Begraafplaats Baarn
Tot in de negentiende eeuw begroeven de mensen hun doden in de kerk of op het kerkhof eromheen. De rijken lieten zich in de kerk en liefst zo dicht mogelijk bij het altaar begraven. Omdat de kerkvloeren nogal eens scheurden en verzakten, waardoor er in de kerk een penetrante lucht van ontbinding ontstond - hier komt de uitdrukking 'rijke stinkerd' vandaan - besloot men uit hygiënische overwegingen voortaan buiten de bebouwde kom te begraven. De gemeenten waren niet enthousiast, want het aanleggen van een begraafplaats was kostbaar. Ook de kerken zagen door deze maatregel een groot deel van hun inkomsten verdwijnen.
De oude begraafplaats aan de Berkenweg te Baarn
![]() |
De oude begraafplaats aan de Berkenweg |
In een raadsvergadering van 1 februari 1828 wees burgemeester Frans Pen op de gevolgen voor Baarn van een Koninklijk Besluit van 24 mei 1825, waardoor het begraven in kerken niet meer was toegestaan. 'Steden, Dorpen en Vlekken van meer dan Duizend zielen' moesten hun doden vanaf 1 januari 1829 buiten de bebouwde kom ter aarde bestellen.

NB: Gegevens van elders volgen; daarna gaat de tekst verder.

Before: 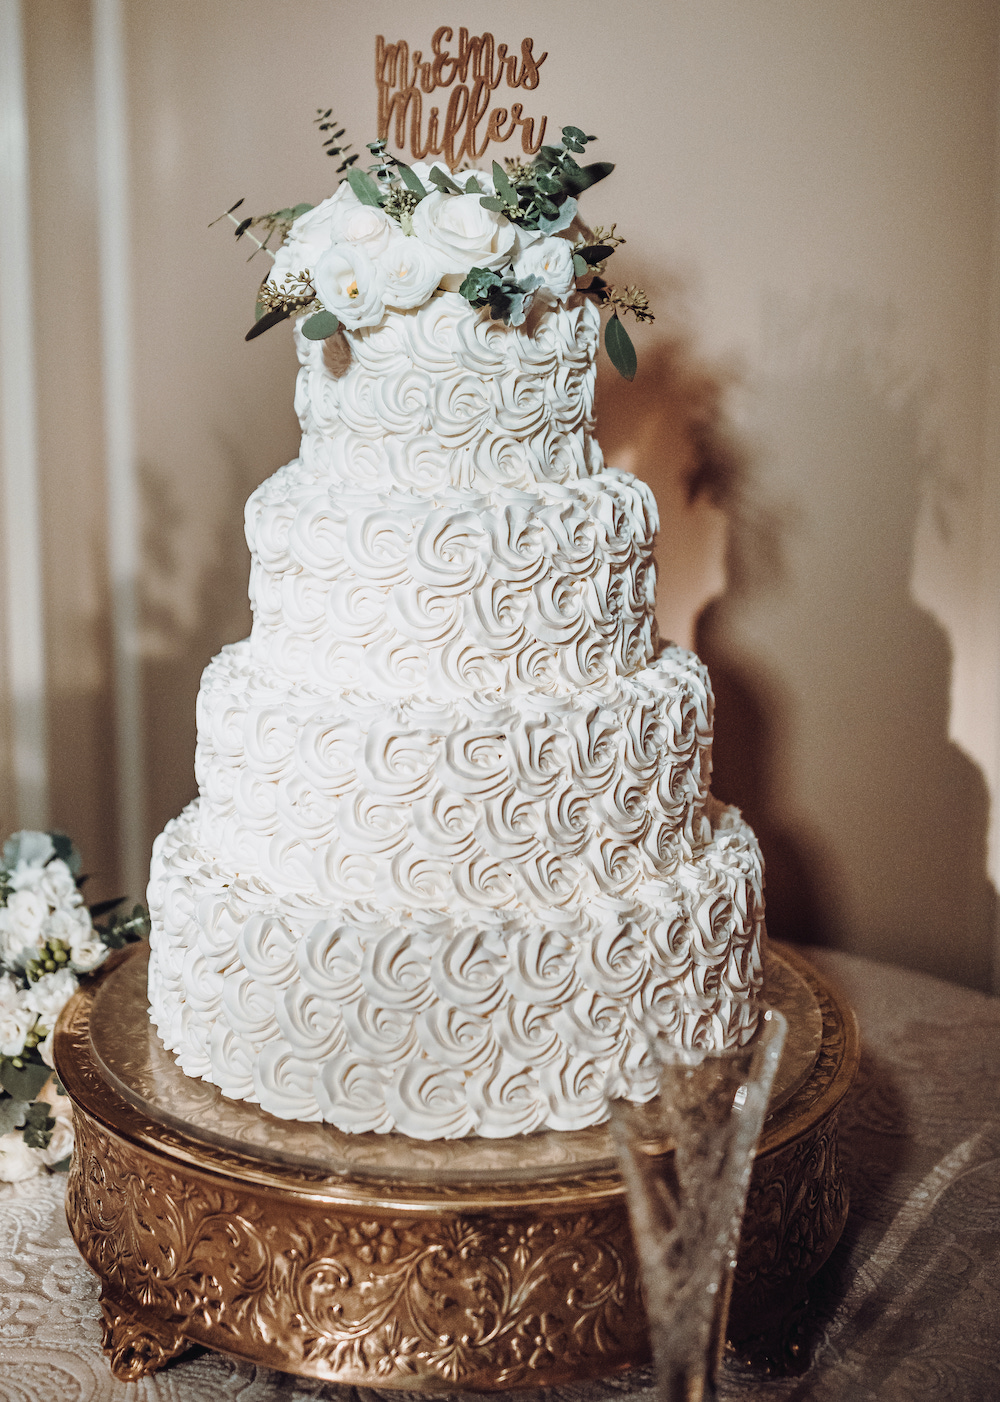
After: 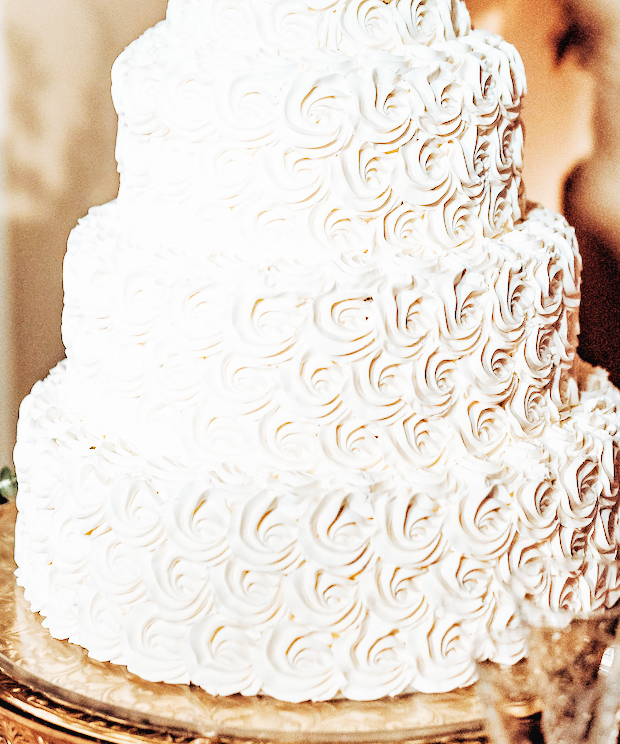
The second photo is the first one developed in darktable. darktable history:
haze removal: compatibility mode true, adaptive false
crop: left 13.312%, top 31.28%, right 24.627%, bottom 15.582%
base curve: curves: ch0 [(0, 0.003) (0.001, 0.002) (0.006, 0.004) (0.02, 0.022) (0.048, 0.086) (0.094, 0.234) (0.162, 0.431) (0.258, 0.629) (0.385, 0.8) (0.548, 0.918) (0.751, 0.988) (1, 1)], preserve colors none
rgb levels: preserve colors sum RGB, levels [[0.038, 0.433, 0.934], [0, 0.5, 1], [0, 0.5, 1]]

Aangezien Baarn op dat moment 1316 zielen telde, moest er dus een begraafplaats worden aangelegd. De totale kosten van grond en aanleg, inclusief de stenen muur, bedroegen 2400 gulden. De oude algemene begraafplaats aan de Berkenweg/Acacialaan werd in 1828 aangelegd. De begraafplaats is nog steeds te vinden tussen Berkenweg / Acacialaan en Eemnesserweg. Ten tijde van de aanleg van de begraafplaats heette de Berkenweg nog Verlengde Dalweg en de Acacialaan Kerkhoflaan. Niet vanwege deze begraafplaats, maar vanwege de katholieke begraafplaats aan de andere kant van de laan (bij de Zandvoortweg). Deze begraafplaats is reeds lang verdwenen. In 1920 werd de naam van de Kerkhoflaan gewijzigd in Acacialaan.

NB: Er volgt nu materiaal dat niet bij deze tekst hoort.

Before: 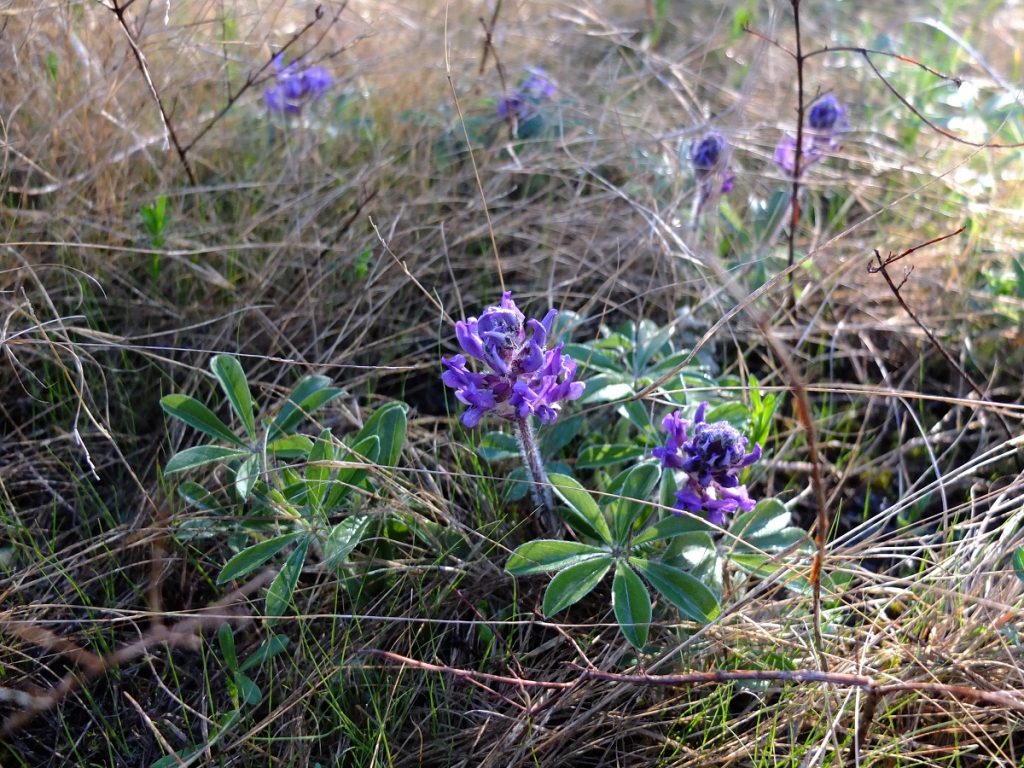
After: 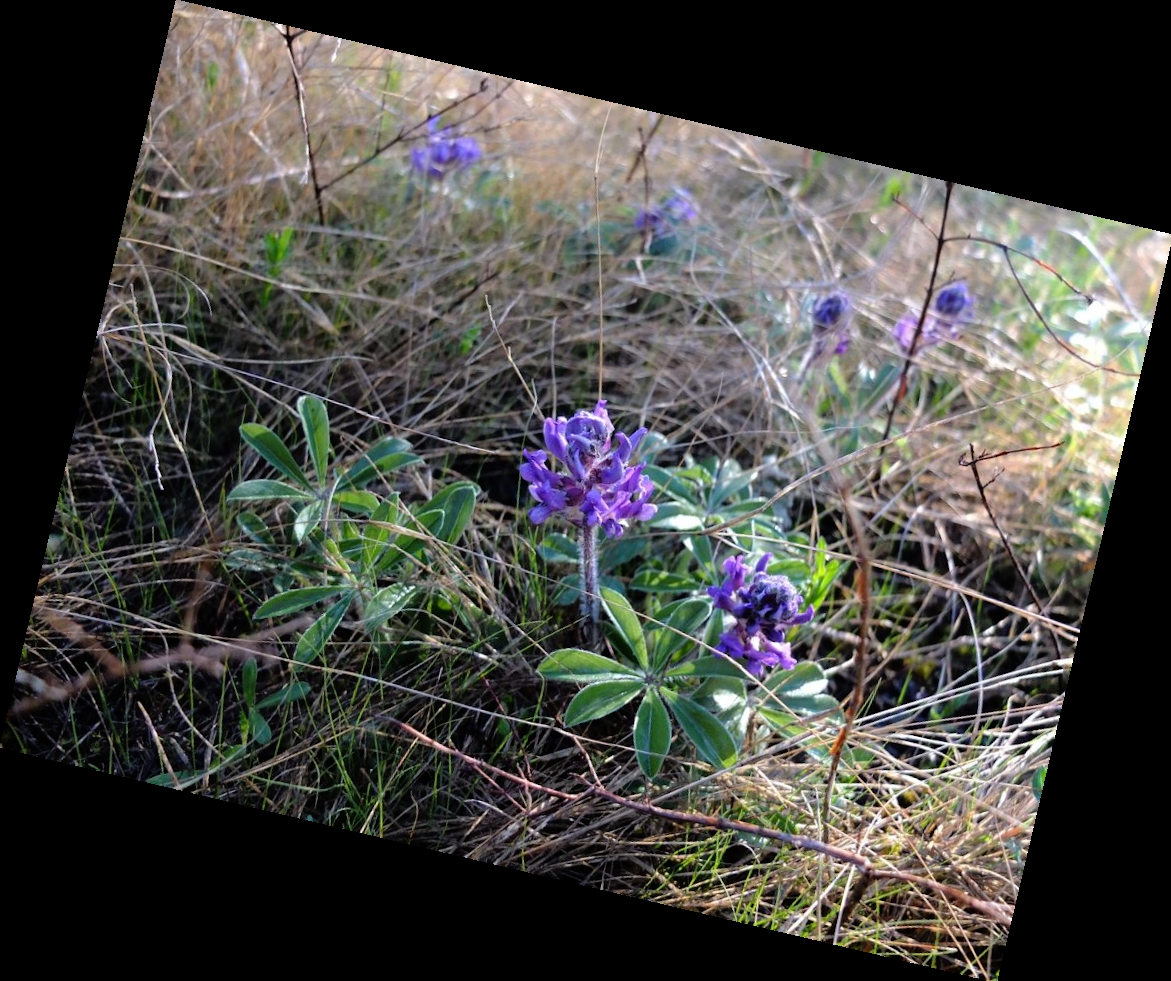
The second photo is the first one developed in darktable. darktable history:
rgb curve: curves: ch0 [(0, 0) (0.136, 0.078) (0.262, 0.245) (0.414, 0.42) (1, 1)], compensate middle gray true, preserve colors basic power
rotate and perspective: rotation 13.27°, automatic cropping off
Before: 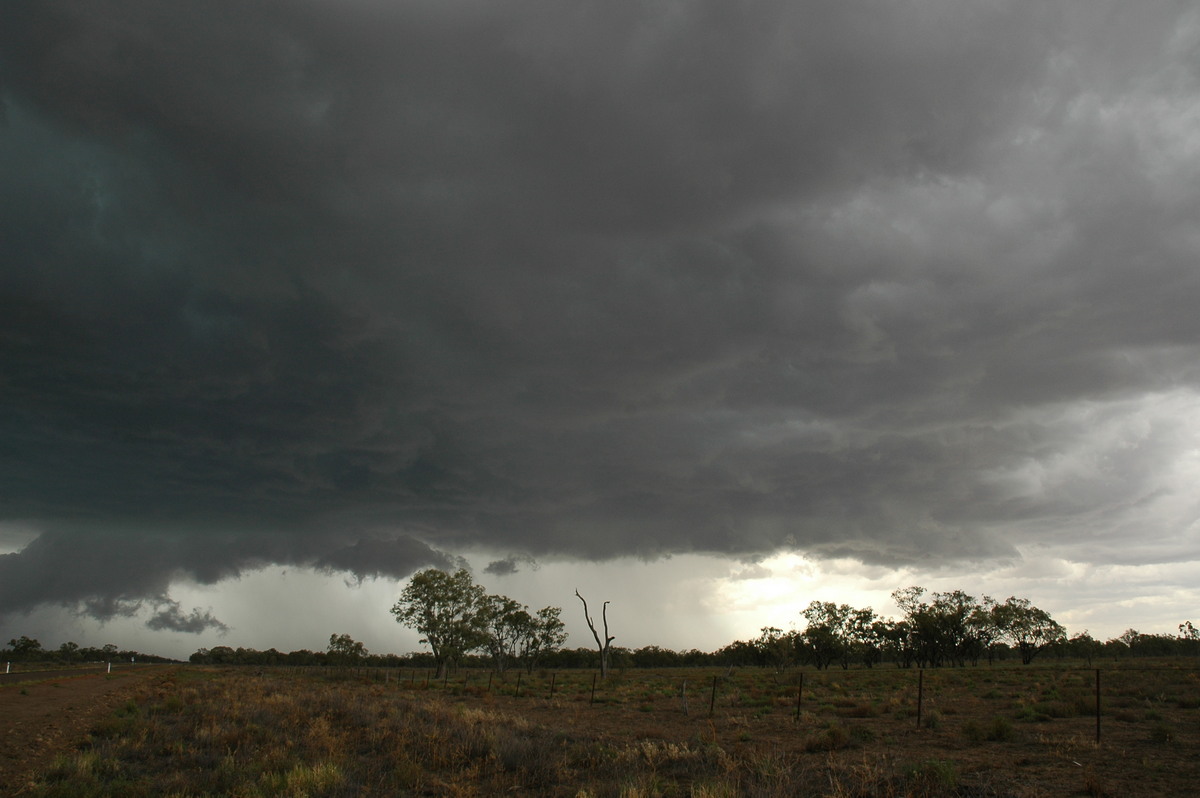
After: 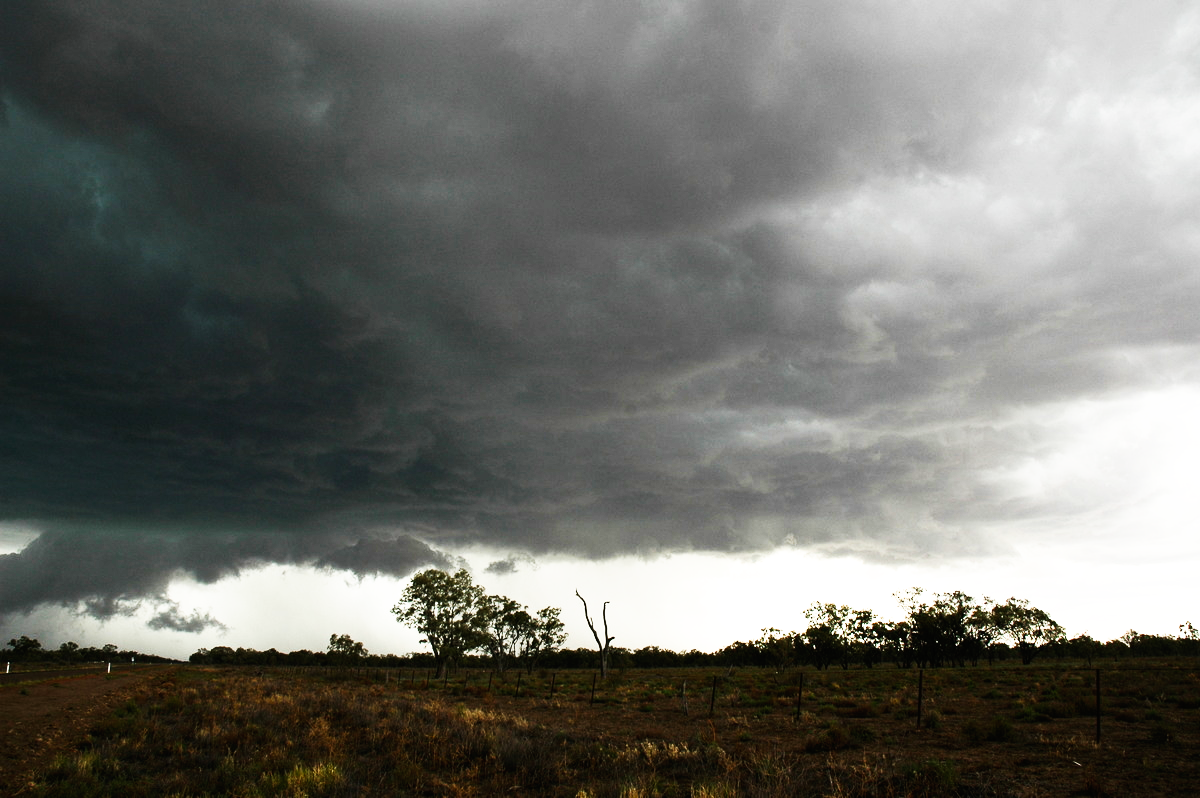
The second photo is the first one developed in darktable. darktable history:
tone equalizer: -8 EV -0.75 EV, -7 EV -0.7 EV, -6 EV -0.6 EV, -5 EV -0.4 EV, -3 EV 0.4 EV, -2 EV 0.6 EV, -1 EV 0.7 EV, +0 EV 0.75 EV, edges refinement/feathering 500, mask exposure compensation -1.57 EV, preserve details no
base curve: curves: ch0 [(0, 0) (0.007, 0.004) (0.027, 0.03) (0.046, 0.07) (0.207, 0.54) (0.442, 0.872) (0.673, 0.972) (1, 1)], preserve colors none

Een paar duizend Baarnse inwoners vonden tussen 1828 en 1975 hun laatste rustplaats op de oude algemene begraafplaats. De ingang was destijds aan de kant van de begraafplaats, maar door de bouw van het politiebureau en de brandweerkazerne naast de begraafplaats is de ingang verplaatst naar de Berkenweg. De begraafplaats is oorspronkelijk aangelegd met een slingerend middenpad over een gazon, voorzien van randbeplanting, bestaande uit liguster- en taxushagen. Door ruimtegebrek was het nodig om in 1919 een nieuwe begraafplaats te openen aan de Wijkamplaan. Vanaf die tijd werden de meeste Baarnaars op de nieuwe begraafplaats begraven, maar ook werd er nog regelmatig op de oude begraafplaats begraven. De laatste begrafenis op de oude begraafplaats vond plaats in 1974. In 1986 lag de begraafplaats er volledig verwaarloosd bij en besloot de gemeente om over te gaan tot sanering van de begraafplaats. Ongeveer 500 grafmonumenten (vooral van huurgraven) werden weggehaald. De graven zelf zijn er nog. Op 1 januari 1987 werd de begraafplaats definitief gesloten.

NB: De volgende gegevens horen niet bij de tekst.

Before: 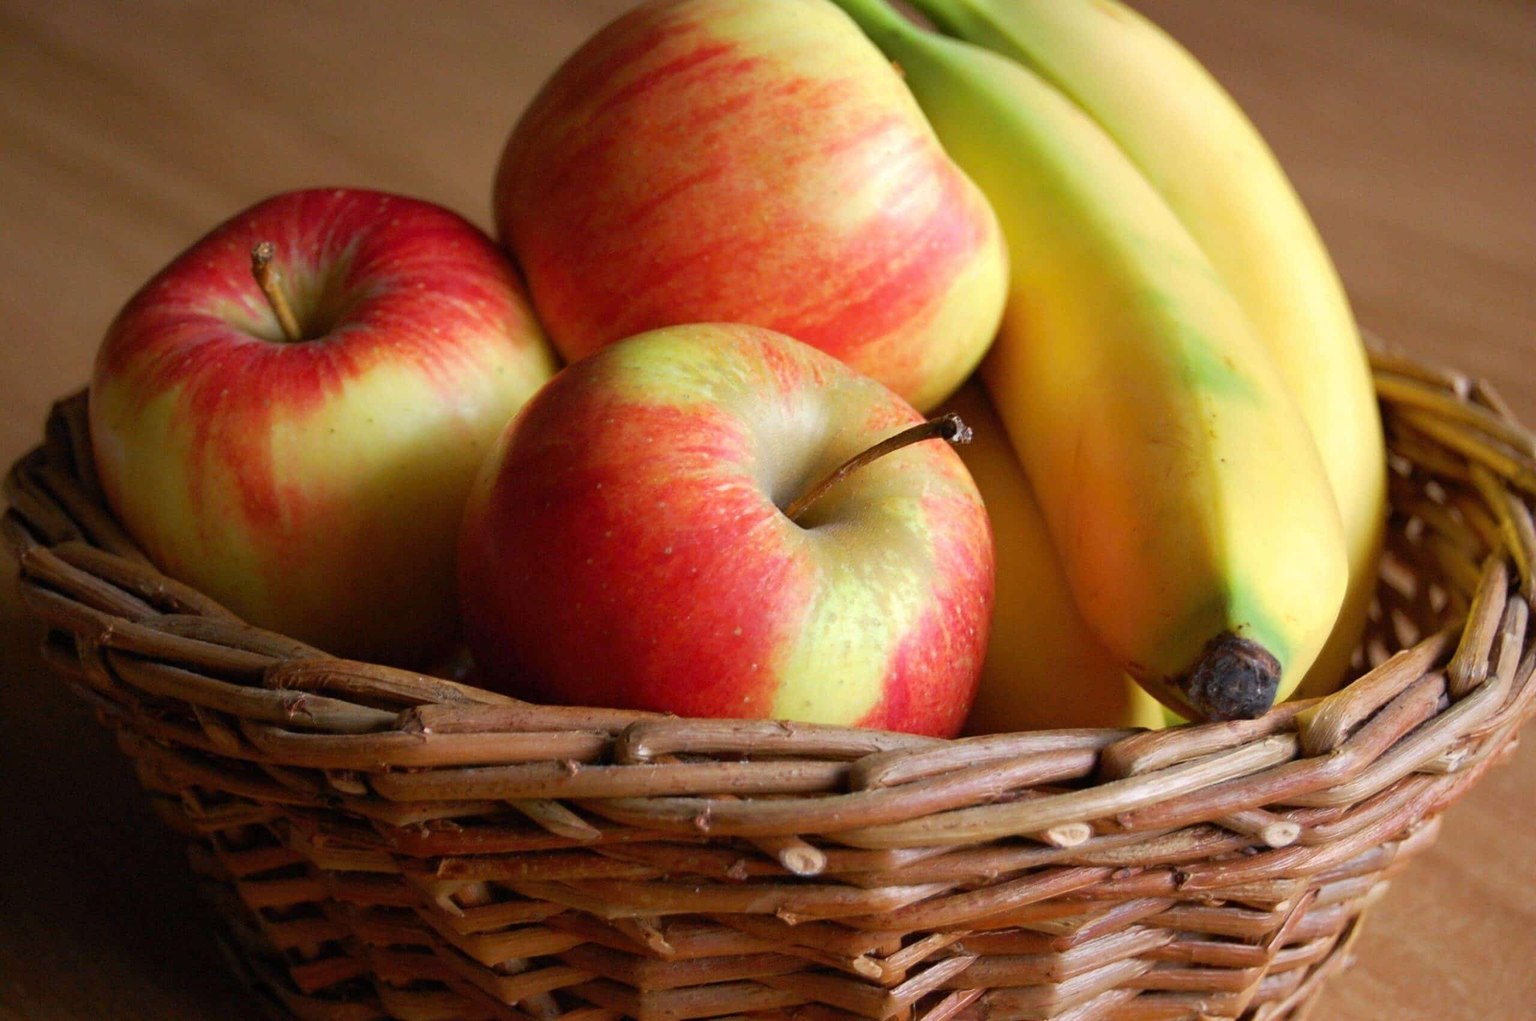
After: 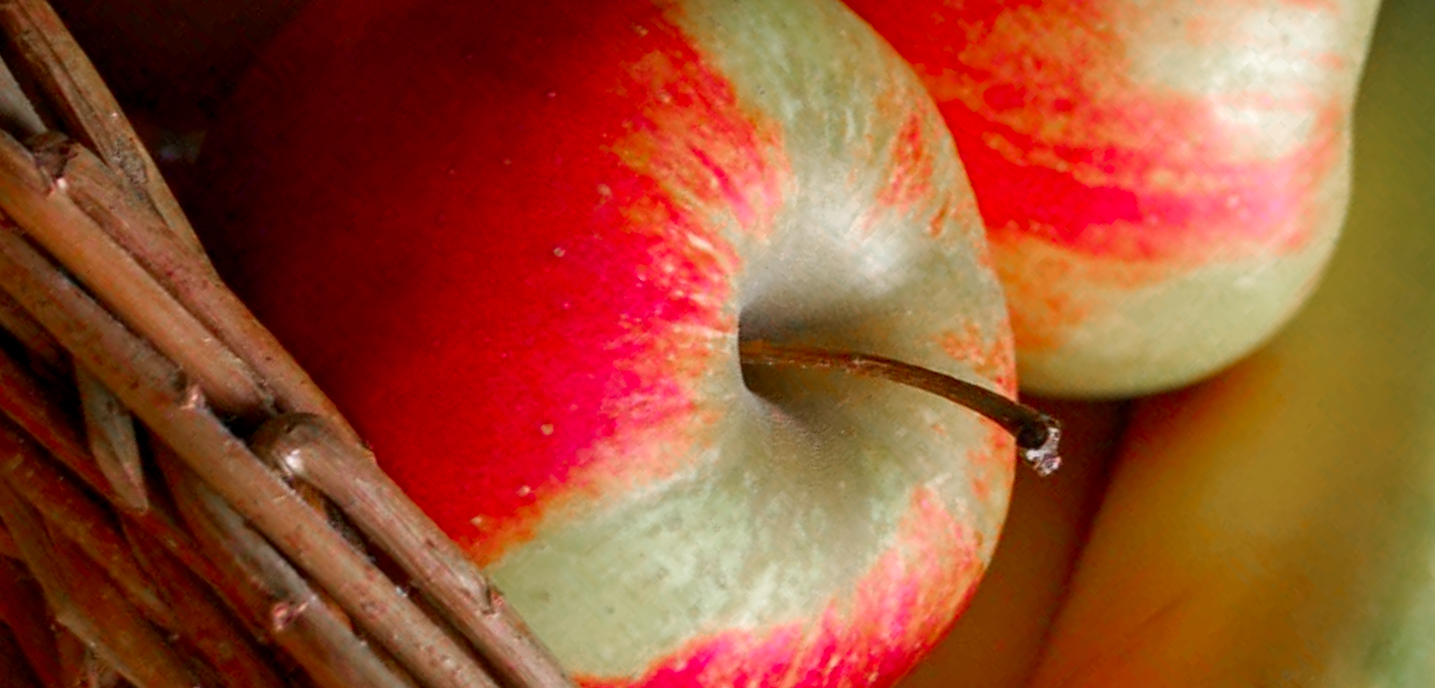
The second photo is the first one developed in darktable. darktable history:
crop and rotate: angle -44.59°, top 16.676%, right 0.877%, bottom 11.752%
color zones: curves: ch0 [(0, 0.48) (0.209, 0.398) (0.305, 0.332) (0.429, 0.493) (0.571, 0.5) (0.714, 0.5) (0.857, 0.5) (1, 0.48)]; ch1 [(0, 0.736) (0.143, 0.625) (0.225, 0.371) (0.429, 0.256) (0.571, 0.241) (0.714, 0.213) (0.857, 0.48) (1, 0.736)]; ch2 [(0, 0.448) (0.143, 0.498) (0.286, 0.5) (0.429, 0.5) (0.571, 0.5) (0.714, 0.5) (0.857, 0.5) (1, 0.448)]
local contrast: detail 130%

Waarschijnlijk is in die tijd ook het baarhuis gesloopt..
Op grond van de Wet op de Lijkbezorging moet een begraafplaats gedurende tien jaar na sluiting onaangeroerd blijven, dat was dus tot 1997. Daarna mag de grond voor bezaaiing of beplanting worden gebruikt, mits men niet meer dan vijftig centimeter diep graaft. Deze bepaling geldt tot dertig jaar na de sluitingsdatum, dus voor onze begraafplaats tot 2017. Verder moeten eigen graven, die behoorlijk onderhouden worden, onaangeroerd worden gelaten.